Here's one possible set. It takes longer for teh max reward to reach 200, so I increased the number of episodes `N` to 10.

In [6]:
config = DEFAULT_CONFIG.copy()
config['num_workers'] = 3
config['num_sgd_iter'] = 10                       # was 30
config['sgd_minibatch_size'] = 256                # was 128
config['model']['fcnet_hiddens'] = [20, 20]       # was [100, 100]
config['num_cpus_per_worker'] = 0

In [17]:
agent = PPOTrainer(config, 'CartPole-v0')

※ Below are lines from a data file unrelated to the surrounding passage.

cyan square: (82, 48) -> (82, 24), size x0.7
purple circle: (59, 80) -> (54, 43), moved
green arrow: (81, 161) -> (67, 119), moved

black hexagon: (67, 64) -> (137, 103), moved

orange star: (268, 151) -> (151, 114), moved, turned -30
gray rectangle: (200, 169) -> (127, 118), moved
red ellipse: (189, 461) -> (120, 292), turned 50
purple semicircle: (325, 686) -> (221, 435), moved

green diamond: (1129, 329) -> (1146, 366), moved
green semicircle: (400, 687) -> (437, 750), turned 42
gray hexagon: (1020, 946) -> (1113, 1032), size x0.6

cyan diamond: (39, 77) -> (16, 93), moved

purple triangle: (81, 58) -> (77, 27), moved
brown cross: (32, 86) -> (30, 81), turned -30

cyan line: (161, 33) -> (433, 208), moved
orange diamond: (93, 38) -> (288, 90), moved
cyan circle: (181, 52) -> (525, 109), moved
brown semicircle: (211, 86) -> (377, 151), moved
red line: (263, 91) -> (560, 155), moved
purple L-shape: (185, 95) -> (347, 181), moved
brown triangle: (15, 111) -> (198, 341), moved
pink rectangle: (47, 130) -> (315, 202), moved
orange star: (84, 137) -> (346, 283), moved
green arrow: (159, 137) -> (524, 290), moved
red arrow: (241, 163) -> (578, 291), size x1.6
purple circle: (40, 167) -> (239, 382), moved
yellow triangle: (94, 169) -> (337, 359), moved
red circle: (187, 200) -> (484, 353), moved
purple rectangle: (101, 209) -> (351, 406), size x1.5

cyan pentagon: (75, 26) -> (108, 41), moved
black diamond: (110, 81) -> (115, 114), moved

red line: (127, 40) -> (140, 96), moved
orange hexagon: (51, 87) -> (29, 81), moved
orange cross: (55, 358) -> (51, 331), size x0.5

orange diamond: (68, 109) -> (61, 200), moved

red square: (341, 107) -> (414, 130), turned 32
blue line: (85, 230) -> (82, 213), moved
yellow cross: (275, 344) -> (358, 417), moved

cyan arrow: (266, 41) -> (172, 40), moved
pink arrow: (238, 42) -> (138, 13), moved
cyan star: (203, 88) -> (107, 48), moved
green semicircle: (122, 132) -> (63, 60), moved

2020-06-02 06:22:14,226	INFO trainable.py:217 -- Getting current IP.


In [18]:
N=20                # was 5
results = []
episode_data = []
episode_json = []
for n in range(N):
    result = agent.train()
    results.append(result)
    episode = {'n': n, 
               'episode_reward_mean': result['episode_reward_mean'], 
               'episode_reward_max': result['episode_reward_max'],  
               'episode_len_mean': result['episode_len_mean']}    
    episode_data.append(episode)
    episode_json.append(json.dumps(episode))
    print(f'Max reward: {episode["episode_reward_max"]}')    

Max reward: 81.0
Max reward: 70.0
Max reward: 80.0
Max reward: 119.0
Max reward: 130.0
Max reward: 140.0
Max reward: 128.0
Max reward: 155.0
Max reward: 146.0
Max reward: 175.0
Max reward: 160.0
Max reward: 200.0
Max reward: 200.0
Max reward: 200.0
Max reward: 200.0
Max reward: 200.0
Max reward: 200.0
Max reward: 200.0
Max reward: 200.0
Max reward: 200.0


In [19]:
df = pd.DataFrame(data=episode_data)
df

Unnamed: 0,n,episode_reward_mean,episode_reward_max,episode_len_mean
0,0,22.907514,81.0,22.907514
1,1,24.83125,70.0,24.83125
2,2,27.438356,80.0,27.438356
3,3,33.2,119.0,33.2
4,4,36.862385,130.0,36.862385
5,5,40.58,140.0,40.58
6,6,41.42,128.0,41.42
7,7,52.59,155.0,52.59
8,8,59.3,146.0,59.3
9,9,67.91,175.0,67.91


In [20]:
from bokeh.plotting import figure, output_file, show
from bokeh.models import ColumnDataSource
from bokeh.models.tools import HoverTool
import bokeh.io
# The next two lines prevent Bokeh from opening the graph in a new window.
bokeh.io.reset_output()
bokeh.io.output_notebook()

In [21]:
source = ColumnDataSource(df)

plot = figure(title='Episode reward and length means/maxes')
plot.grid.grid_line_alpha=0.2
plot.xaxis.axis_label = 'n'
plot.yaxis.axis_label = 'value'

plot.line(x='n', y='episode_reward_mean', source=source, color='blue', legend_label='Episode reward mean', name='Episode reward mean')
plot.circle(x='n', y='episode_reward_mean', source=source, color='blue', size=8)
plot.line(x='n', y='episode_reward_max', source=source, color='green', legend_label='Episode reward max', name='Episode reward max')
plot.circle(x='n', y='episode_reward_max', source=source, color='green', size=8)
plot.legend.location = "top_left"

hover = HoverTool()
hover.tooltips = [
    ("n", "$x"),
    ("mean", "$y")]
plot.add_tools(hover)

show(plot)

([image](images/rllib/episode-rewards-means-maxes-exercise.png))

Try it again with slightly larger neural network layers.